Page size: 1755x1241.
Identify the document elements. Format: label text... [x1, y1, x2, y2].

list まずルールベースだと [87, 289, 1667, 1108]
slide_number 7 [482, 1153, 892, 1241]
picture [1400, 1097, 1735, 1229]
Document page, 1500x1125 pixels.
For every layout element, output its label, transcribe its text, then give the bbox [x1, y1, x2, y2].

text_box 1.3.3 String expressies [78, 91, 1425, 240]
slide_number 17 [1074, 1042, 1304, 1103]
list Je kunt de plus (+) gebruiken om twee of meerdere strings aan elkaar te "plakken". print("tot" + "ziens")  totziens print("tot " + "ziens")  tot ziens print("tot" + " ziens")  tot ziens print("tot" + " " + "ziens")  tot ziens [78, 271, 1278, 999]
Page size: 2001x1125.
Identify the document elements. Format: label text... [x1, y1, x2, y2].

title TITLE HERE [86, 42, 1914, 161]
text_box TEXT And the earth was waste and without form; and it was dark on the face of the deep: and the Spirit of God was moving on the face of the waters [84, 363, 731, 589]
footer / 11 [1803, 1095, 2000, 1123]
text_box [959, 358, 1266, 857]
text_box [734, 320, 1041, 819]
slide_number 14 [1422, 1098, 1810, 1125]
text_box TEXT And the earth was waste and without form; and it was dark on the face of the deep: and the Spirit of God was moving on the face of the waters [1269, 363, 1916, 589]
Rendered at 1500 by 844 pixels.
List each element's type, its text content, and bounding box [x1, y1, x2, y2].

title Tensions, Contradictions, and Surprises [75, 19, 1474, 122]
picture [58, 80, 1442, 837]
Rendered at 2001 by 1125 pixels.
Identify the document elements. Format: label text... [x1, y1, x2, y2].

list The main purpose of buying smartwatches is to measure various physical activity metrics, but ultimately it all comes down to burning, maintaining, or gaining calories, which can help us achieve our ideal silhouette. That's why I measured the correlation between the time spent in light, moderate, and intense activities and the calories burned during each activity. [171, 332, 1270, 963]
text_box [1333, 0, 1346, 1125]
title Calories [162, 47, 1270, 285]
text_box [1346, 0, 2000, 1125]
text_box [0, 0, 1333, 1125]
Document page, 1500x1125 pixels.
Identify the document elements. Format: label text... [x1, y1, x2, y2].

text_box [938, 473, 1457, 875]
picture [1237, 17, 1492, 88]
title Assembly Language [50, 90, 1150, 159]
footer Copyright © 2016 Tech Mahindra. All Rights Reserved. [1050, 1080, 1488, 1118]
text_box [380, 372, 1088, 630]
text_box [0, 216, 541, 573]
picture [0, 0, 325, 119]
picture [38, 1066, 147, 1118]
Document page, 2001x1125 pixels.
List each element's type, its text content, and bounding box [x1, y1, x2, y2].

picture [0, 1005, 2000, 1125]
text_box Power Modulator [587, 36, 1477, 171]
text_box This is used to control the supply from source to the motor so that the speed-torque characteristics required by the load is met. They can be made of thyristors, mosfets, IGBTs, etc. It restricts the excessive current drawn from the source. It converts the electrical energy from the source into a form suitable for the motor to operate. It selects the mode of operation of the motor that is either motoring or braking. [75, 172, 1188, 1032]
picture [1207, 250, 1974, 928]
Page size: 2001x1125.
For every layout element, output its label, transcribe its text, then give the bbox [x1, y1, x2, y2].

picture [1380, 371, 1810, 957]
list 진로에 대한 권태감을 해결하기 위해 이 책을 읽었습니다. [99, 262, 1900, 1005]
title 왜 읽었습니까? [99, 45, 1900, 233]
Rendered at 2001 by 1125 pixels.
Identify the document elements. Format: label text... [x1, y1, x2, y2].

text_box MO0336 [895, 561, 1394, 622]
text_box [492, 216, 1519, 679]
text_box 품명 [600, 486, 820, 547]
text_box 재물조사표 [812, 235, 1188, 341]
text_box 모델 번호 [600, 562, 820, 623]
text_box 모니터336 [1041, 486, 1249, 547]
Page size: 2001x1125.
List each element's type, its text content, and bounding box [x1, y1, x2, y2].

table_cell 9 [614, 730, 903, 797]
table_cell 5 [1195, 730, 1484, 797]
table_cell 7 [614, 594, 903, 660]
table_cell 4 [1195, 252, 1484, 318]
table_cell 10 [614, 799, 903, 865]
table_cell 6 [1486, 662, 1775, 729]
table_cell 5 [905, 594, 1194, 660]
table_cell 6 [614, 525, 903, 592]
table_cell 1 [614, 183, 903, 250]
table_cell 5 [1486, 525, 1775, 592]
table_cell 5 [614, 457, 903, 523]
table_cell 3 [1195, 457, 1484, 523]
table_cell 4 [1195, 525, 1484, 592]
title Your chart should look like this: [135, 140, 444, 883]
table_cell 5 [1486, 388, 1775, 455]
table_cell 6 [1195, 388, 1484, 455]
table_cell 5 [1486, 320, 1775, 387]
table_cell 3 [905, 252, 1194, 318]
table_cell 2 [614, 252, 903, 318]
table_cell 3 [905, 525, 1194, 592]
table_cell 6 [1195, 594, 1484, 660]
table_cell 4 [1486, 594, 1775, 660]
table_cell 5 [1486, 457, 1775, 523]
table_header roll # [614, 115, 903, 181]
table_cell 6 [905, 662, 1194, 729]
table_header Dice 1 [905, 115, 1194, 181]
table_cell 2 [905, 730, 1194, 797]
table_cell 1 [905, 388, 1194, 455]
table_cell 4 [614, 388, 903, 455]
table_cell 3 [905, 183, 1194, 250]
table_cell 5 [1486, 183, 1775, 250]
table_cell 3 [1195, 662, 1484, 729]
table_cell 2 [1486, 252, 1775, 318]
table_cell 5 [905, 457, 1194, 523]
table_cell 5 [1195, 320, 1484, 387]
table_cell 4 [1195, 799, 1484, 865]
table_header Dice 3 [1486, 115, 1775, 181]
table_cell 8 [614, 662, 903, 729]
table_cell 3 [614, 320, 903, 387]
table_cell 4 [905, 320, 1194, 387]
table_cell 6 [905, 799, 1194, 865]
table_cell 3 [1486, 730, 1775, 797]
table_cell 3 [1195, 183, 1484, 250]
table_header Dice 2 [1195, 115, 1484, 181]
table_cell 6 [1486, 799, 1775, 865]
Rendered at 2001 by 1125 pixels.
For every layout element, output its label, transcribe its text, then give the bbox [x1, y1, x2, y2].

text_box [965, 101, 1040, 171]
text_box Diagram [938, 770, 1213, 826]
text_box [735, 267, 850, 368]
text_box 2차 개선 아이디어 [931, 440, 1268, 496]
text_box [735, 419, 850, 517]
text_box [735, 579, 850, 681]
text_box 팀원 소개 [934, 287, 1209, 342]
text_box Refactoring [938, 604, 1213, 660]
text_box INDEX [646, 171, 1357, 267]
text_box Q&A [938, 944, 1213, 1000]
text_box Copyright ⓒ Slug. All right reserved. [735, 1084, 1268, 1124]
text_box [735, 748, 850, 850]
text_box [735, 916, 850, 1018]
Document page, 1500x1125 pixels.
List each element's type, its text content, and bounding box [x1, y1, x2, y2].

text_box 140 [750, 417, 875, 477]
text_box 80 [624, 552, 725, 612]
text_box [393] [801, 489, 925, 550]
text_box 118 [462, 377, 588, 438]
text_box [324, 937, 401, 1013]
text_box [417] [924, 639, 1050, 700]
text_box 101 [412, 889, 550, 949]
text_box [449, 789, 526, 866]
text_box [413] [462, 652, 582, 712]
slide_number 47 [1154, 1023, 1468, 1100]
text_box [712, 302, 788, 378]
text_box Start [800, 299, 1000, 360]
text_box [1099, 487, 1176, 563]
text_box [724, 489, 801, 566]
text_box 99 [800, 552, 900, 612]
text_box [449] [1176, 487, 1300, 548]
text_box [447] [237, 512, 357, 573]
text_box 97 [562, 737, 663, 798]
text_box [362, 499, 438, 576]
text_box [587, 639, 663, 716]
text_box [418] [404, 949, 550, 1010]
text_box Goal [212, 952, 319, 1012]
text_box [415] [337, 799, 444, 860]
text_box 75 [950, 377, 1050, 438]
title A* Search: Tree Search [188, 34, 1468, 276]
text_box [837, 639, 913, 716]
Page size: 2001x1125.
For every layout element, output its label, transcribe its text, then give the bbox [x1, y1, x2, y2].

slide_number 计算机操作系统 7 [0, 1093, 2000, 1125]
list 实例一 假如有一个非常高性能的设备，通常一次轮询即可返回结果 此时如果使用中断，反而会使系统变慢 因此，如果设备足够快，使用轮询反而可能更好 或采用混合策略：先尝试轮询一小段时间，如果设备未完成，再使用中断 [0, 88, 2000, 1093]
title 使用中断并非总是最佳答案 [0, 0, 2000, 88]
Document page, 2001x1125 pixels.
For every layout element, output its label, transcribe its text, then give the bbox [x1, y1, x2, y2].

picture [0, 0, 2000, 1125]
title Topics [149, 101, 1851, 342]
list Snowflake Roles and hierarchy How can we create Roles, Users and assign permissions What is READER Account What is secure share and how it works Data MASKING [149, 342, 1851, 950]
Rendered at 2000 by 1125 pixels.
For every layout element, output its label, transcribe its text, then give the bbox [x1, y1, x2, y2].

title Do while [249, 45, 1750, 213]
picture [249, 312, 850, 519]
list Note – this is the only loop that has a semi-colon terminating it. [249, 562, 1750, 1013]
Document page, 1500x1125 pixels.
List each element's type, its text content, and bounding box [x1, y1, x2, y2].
---*---
--- Action item ---
Nothing but the lines from the one containing "text_box [837, 639, 913, 716]" to the last line of the listing above belongs in the answer; restate each word for word.

--- Result ---
text_box [837, 639, 913, 716]
Page size: 2001x1125.
For every layout element, output its label, transcribe its text, then give the bbox [x1, y1, x2, y2].

slide_number 计算机操作系统 7 [0, 1093, 2000, 1125]
list 实例一 假如有一个非常高性能的设备，通常一次轮询即可返回结果 此时如果使用中断，反而会使系统变慢 因此，如果设备足够快，使用轮询反而可能更好 或采用混合策略：先尝试轮询一小段时间，如果设备未完成，再使用中断 [0, 88, 2000, 1093]
title 使用中断并非总是最佳答案 [0, 0, 2000, 88]
Document page, 2001x1125 pixels.
For every layout element, output its label, transcribe its text, then give the bbox [x1, y1, x2, y2].

picture [0, 0, 2000, 1125]
title Topics [149, 101, 1851, 342]
list Snowflake Roles and hierarchy How can we create Roles, Users and assign permissions What is READER Account What is secure share and how it works Data MASKING [149, 342, 1851, 950]
Rendered at 2000 by 1125 pixels.
For every layout element, output its label, transcribe its text, then give the bbox [x1, y1, x2, y2].

title Do while [249, 45, 1750, 213]
picture [249, 312, 850, 519]
list Note – this is the only loop that has a semi-colon terminating it. [249, 562, 1750, 1013]
Document page, 1500x1125 pixels.
List each element's type, its text content, and bounding box [x1, y1, x2, y2].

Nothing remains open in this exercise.